WRITTEN TASK: Take the data below and copy exactly the lines starting at the one with "menghubungi narahubung Fitri" and finishing at the one with "rangkaian kegiatan dari", both included.

Saved data entries:
○ ○ ○ ○ ○ ○ ○

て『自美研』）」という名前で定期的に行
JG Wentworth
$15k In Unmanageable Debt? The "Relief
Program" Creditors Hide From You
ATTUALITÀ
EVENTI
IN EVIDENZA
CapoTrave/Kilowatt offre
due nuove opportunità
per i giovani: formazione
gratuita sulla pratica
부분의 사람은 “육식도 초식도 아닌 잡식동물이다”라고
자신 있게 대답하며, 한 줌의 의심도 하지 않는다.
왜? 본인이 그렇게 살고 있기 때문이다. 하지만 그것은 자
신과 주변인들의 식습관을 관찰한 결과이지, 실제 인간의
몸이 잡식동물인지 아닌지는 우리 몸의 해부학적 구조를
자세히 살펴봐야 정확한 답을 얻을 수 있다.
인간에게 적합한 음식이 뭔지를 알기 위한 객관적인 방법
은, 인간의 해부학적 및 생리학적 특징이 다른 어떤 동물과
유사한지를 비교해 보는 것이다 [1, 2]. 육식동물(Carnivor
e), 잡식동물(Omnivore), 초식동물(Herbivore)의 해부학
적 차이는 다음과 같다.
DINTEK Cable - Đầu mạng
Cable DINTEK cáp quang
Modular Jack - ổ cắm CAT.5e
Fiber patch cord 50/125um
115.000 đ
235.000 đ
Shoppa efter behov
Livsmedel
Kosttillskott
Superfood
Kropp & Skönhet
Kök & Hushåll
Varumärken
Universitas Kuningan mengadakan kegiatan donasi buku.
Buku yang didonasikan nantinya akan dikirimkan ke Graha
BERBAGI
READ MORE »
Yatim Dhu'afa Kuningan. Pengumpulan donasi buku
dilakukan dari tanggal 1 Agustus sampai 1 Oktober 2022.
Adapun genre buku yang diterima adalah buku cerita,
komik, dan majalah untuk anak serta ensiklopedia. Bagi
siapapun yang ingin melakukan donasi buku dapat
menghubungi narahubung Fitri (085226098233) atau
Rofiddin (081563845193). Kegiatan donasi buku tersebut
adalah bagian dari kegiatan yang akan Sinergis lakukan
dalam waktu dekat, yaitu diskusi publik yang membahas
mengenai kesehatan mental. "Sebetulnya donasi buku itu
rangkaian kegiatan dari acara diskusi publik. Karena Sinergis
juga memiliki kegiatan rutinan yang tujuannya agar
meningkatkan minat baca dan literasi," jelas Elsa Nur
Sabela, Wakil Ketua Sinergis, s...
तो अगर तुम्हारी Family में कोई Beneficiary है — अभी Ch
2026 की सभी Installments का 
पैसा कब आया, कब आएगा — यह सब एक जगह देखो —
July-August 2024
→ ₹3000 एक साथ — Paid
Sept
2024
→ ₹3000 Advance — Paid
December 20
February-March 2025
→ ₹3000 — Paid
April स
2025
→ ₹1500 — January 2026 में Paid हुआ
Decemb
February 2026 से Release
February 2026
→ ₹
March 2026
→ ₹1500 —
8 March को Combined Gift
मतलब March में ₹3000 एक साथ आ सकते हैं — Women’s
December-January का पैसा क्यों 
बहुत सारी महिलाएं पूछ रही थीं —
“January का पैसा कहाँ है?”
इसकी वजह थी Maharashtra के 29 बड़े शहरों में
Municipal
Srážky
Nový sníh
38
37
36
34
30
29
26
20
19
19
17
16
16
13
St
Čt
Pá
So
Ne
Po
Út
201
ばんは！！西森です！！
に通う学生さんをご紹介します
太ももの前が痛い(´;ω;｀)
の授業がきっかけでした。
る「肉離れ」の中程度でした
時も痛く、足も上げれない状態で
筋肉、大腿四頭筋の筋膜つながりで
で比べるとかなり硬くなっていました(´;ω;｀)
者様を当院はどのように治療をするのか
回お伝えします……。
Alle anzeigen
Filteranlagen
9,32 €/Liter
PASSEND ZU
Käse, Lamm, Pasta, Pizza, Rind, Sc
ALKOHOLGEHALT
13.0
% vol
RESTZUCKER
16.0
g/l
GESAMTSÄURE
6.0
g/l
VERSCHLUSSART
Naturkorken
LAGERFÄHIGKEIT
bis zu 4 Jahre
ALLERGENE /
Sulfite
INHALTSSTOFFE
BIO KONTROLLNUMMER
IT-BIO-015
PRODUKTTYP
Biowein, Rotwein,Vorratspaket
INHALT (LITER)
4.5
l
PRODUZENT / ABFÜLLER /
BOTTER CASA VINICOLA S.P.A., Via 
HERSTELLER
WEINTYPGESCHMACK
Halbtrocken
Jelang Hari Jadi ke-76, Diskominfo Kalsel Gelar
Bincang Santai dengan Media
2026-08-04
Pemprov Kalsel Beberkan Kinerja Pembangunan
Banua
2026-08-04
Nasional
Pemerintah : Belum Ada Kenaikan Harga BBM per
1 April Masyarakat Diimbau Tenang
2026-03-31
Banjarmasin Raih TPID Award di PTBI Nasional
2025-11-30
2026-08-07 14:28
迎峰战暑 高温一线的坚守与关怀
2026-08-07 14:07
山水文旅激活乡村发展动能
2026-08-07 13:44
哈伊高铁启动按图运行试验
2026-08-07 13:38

○ ○ ○ ○ ○ ○ ○

RESPONSE TO THE EXERCISE:
menghubungi narahubung Fitri (085226098233) atau
Rofiddin (081563845193). Kegiatan donasi buku tersebut
adalah bagian dari kegiatan yang akan Sinergis lakukan
dalam waktu dekat, yaitu diskusi publik yang membahas
mengenai kesehatan mental. "Sebetulnya donasi buku itu
rangkaian kegiatan dari acara diskusi publik. Karena Sinergis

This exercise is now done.